• **TEXT TO READ**

Todd Cavanah & Erik Bradley
October 15, 2013
On October 18th, 1993, Mariah Carey's "Dreamlover" was the #1 single, Garth Brooks' "In Pieces" had just replaced Nirvana's "In Utero" as the #1 album, the Columbia space shuttle launched into orbit and President Clinton was having a hard time selling his national health plan to Congress -- three years before he would sign the Telecommunications Bill that would change the radio business forever.
October 18th, 1993 was also the first day Erik Bradley went to work under PD Todd Cavanah at WBBM-FM (B96)/Chicago -- and despite all the changes around them, Cavanah and Bradley continue to work together. To celebrate their 20th year as a winning team, All Access interviewed them about how it all started and how they've been able to succeed through the years.
What were you doing before you came to B96?
Working my second stint at my hometown radio station in Charlotte, NC at WCKZ (Kiss 102). I also had some experience at KBEQ/Kansas City as APD/MD. B96 was one of my dream stations to work with (along with KMEL SF or KIIS-FM LA) so as soon as I heard that Todd was promoted to PD, I went after this job immediately with everything I had. After going through the process of interviewing, I was offered the MD position and enthusiastically accepted it in like two seconds flat. My first day was October 18th, 1993.
Did you know Todd personally before you applied for that job?
I knew him primarily through mutual friends in the industry. I remember meeting him when he worked in promotion at Elektra right after I started at WCKZ when he came in to promote Elektra's priorities - and we kinda loosely stayed in touch over the years. I did spend a little time with him when I came in for a Bulls game and to see an artist showcase ... the only other time I ever saw Chicago was when I interviewed -- it was just a slight bit overwhelming for a small town country boy from North Carolina.
How long did it take for you to feel comfortable at B96?
I felt comfortable almost immediately because the station has always had a nurturing, caring and creative environment; I felt that on my very first day. As far as having confidence in myself to do this job, that took a little extra time. It can be intimidating for any young radio programmer coming to a world class city like Chicago, and a legendary radio station such as B96. I started to gain my footing and felt more confident with each passing day after Todd told me to just have fun, that I'd be able to do what I wanted to do and not to be afraid to make mistakes.
How has your relationship with Todd changed over the years?
Not only do we work so closely together, but we're the best of friends outside of work too. Right from the start Todd gave me an immense amount of freedom and power to impact the sound of B96, to help put my stamp on it, too. He gave me a chance to be my own person and have a legitimate say-so in the programming of the station, something not every Music Director had at that time (or has even now, for that matter.) That obviously helped us gain an incredible level of trust in each other, one of the most important qualities of a strong bond and working relationship.
They say a close working relationship can be a like marriage - with all the ups and downs. What's been the key to getting along and working together with Todd for so long of time?

• **WHAT NEEDS TO BE DONE**
Can you copy the B96 interview from "October 18th, 1993 was" to "through the years.", renaming "winning team" as "successful duo"?

(Stored records)
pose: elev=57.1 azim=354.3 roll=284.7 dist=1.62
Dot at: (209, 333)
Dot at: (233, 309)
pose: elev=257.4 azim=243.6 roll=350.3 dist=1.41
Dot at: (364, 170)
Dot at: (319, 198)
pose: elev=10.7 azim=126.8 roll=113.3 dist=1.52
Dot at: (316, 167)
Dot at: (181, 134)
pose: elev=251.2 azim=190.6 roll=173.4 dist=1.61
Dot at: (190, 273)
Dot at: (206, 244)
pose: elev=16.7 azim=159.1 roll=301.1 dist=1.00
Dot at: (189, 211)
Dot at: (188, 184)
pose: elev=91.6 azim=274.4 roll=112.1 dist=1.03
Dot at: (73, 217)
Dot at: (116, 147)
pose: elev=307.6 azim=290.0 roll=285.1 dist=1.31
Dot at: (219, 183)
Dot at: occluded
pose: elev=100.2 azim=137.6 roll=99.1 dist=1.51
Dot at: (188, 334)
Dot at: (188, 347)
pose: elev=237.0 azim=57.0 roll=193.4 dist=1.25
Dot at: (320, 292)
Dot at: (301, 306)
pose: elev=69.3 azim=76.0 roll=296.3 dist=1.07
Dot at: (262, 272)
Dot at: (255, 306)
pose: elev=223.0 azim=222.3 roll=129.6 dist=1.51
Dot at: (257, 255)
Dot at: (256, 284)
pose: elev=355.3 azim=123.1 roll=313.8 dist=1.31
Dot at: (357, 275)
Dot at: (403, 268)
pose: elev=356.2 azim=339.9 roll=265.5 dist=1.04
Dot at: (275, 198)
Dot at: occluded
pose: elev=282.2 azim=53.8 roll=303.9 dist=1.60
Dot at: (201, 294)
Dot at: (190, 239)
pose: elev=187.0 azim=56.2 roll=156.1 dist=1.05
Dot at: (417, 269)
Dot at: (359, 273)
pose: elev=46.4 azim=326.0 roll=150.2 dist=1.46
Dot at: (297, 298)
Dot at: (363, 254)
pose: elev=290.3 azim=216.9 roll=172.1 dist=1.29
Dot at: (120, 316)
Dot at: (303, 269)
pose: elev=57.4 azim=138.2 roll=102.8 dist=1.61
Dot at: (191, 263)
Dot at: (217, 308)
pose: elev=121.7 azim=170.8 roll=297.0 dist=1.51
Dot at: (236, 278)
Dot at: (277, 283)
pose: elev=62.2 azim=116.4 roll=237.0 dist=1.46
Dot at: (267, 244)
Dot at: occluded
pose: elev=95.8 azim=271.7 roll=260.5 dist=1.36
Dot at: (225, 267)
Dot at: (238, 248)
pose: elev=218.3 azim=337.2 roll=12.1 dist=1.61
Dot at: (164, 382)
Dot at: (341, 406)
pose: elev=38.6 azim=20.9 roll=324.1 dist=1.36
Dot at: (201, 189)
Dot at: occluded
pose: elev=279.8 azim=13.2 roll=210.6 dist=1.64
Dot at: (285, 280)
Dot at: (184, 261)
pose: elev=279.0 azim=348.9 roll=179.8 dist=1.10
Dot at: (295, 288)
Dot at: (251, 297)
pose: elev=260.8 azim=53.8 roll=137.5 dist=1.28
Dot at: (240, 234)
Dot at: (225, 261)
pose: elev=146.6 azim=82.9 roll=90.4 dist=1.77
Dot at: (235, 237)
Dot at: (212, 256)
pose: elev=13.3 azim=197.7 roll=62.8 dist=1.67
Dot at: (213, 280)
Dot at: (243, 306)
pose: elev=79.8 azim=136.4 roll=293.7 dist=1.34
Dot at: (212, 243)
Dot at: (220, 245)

• **ANSWER TO THIS EXERCISE**
October 18th, 1993 was also the first day Erik Bradley went to work under PD Todd Cavanah at WBBM-FM (B96)/Chicago -- and despite all the changes around them, Cavanah and Bradley continue to work together. To celebrate their 20th year as a successful duo, All Access interviewed them about how it all started and how they've been able to succeed through the years.